Escritores

José Antonio Ponte Far VIÉNDOLAS PASAR

FERROL

11 jun 2017 . Actualizado a las 05:00 h.

Siempre sentí mucho más interés por los escritores que por otros artistas. Desde la época del bachillerato, me los imaginaba como unos personajes singulares, distintos al común de los humanos que me rodeaban. En las fotografías que podíamos ver de ellos, yo apreciaba un aura de misterio y de sabiduría que hacía que los admirase ya desde las páginas del libro de texto de literatura. Pero todos eran inaccesibles para mí: mis favoritos de la época juvenil llevaban años muertos, como Julio Verne, Salgari, Mark Twain, Stevenson, Dickens…; los de la etapa universitaria, también habían desaparecido (Pío Baroja, Valle-Inclán, A. Machado, García Lorca, etc.), y los vivos estaban lejos, casi todos en Madrid. El caso es que pasé también por la Universidad sin conocer de cerca a ninguno de los escritores que yo había leído y admirado. Una vez que Cela iba a dar una conferencia en la Facultad de Filosofía y Letras, no pude ir a escucharle porque me encontraba en cama con gripe…

 Tuve que esperar aún un tiempo, empezada ya mi carrera docente, para conocer a un escritor admirado y famoso. Y, la verdad, lo hice con buen pie: nada menos que Dámaso Alonso, uno de los grandes poetas de la Generación 27, entonces Director de la RAE. Era ya un señor mayor, pero ameno y muy agradable. Comimos varios amigos con él, previamente avisados por la entidad cultural que lo invitaba de que bebiésemos solo agua, para no tentarlo con el vino, ya que Dámaso tenía prohibido por los médicos beber alcohol. Sorprendido por estar rodeado de abstemios, nos dijo con pena: «Lo siento por ustedes, tan jóvenes, pero yo me voy a tomar un whisky. Que sea doble, camarero». El segundo escritor que traté (con este tomé un café inolvidable) fue Rafael Alberti, también poeta y de la promoción de Dámaso. Era otro estilo de hombre, moderno y con mucha presencia, recién llegado a España con el aire abierto de la nueva democracia. Le pregunté por una anécdota que nos había contado Dámaso y que tenía que ver con él. Me había quedado la duda de si el relato de aquél era verídico o una recreación poética.
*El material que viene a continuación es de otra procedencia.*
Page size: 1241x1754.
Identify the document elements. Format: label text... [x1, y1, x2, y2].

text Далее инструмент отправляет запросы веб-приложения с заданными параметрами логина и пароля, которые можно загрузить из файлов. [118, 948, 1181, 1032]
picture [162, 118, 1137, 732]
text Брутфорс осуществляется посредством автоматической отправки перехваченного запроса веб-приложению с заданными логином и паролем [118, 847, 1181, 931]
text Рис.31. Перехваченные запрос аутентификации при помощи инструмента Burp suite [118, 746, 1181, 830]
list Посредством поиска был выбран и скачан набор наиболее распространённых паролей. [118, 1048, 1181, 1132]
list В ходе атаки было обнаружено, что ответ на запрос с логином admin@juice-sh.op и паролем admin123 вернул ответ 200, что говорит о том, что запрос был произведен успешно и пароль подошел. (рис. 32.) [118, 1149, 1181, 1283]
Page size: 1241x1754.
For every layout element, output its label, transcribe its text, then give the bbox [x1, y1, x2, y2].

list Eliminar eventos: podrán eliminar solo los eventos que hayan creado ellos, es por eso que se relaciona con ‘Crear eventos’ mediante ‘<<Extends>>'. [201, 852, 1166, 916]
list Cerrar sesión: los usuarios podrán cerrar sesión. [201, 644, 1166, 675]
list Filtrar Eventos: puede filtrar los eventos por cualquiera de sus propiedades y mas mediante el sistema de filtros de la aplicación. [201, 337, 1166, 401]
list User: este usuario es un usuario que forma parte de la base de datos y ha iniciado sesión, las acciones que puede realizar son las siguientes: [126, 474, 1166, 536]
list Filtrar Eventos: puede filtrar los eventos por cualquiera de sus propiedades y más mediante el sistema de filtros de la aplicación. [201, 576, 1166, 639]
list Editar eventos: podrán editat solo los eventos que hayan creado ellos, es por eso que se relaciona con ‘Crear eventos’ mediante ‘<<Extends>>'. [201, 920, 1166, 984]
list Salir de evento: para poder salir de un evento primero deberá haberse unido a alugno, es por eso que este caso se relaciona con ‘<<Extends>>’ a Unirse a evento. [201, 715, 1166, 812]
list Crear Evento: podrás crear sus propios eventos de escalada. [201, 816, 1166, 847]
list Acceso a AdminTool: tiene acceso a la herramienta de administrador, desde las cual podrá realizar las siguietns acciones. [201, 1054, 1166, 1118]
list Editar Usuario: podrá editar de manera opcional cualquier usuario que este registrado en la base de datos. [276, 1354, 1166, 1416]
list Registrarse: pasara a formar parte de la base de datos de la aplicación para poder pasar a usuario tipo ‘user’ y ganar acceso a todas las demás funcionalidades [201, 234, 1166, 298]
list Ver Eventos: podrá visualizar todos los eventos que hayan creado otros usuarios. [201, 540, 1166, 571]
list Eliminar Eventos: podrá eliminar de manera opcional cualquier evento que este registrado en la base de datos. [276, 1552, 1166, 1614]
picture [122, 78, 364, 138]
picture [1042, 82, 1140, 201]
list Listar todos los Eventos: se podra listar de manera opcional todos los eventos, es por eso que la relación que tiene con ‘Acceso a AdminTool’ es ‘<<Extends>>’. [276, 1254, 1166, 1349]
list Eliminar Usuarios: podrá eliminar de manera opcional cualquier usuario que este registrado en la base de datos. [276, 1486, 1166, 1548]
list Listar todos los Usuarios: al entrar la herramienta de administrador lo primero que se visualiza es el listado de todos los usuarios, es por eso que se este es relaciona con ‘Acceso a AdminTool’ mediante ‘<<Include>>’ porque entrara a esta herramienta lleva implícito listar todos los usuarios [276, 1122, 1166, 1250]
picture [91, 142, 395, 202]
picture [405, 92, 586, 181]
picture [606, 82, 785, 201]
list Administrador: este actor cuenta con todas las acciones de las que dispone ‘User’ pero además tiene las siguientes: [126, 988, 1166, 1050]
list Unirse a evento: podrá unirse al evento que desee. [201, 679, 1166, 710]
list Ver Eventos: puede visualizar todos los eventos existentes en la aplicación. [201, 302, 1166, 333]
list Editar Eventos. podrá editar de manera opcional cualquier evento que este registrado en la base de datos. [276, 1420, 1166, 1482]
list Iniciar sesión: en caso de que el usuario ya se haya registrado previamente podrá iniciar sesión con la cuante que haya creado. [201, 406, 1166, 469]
La historia era esta: Alberti estaba en Roma, en el exilio posterior a la guerra civil, cuando Dámaso visitó la capital italiana y se negaba a ver a Rafael: estaban en bandos opuestos, vencedores y vencidos, a pesar de su amistad desde finales de los años veinte, cuando los dos convivían en el grupo de la Generación del 27. Participaban en recitales colectivos, en homenajes… En una convivencia sana y bien avenida, pero especialmente ellos dos, que eran de los más jóvenes. Durante esos días en Roma, un escritor y amigo común, llamó por teléfono a Dámaso en presencia de Alberti y los puso en contacto. Después de los saludos de cortesía, y ante la dificultad de romper el silencio siguiente y empezar a hablar de algo, Alberti recitó el comienzo de un poema de Dámaso, que este había escrito cuando era estudiante y que aquel recordaba íntegramente:

«Oh, María, María, María, // oh, María, mi más dulce amor, // se ha fugado con un profesor // de otorrinolaringología». Cuando Dámaso oyó el poema solo acertó a decir: «Está bien, Rafael, vamos a quedar para vernos». Alberti confirmó la veracidad de la anécdota y yo aprendí dos lecciones: la Poesía, aún en versos malos, siempre sirve para algo. Y los escritores suelen ser personas normales.

El misterio solo está en la literatura.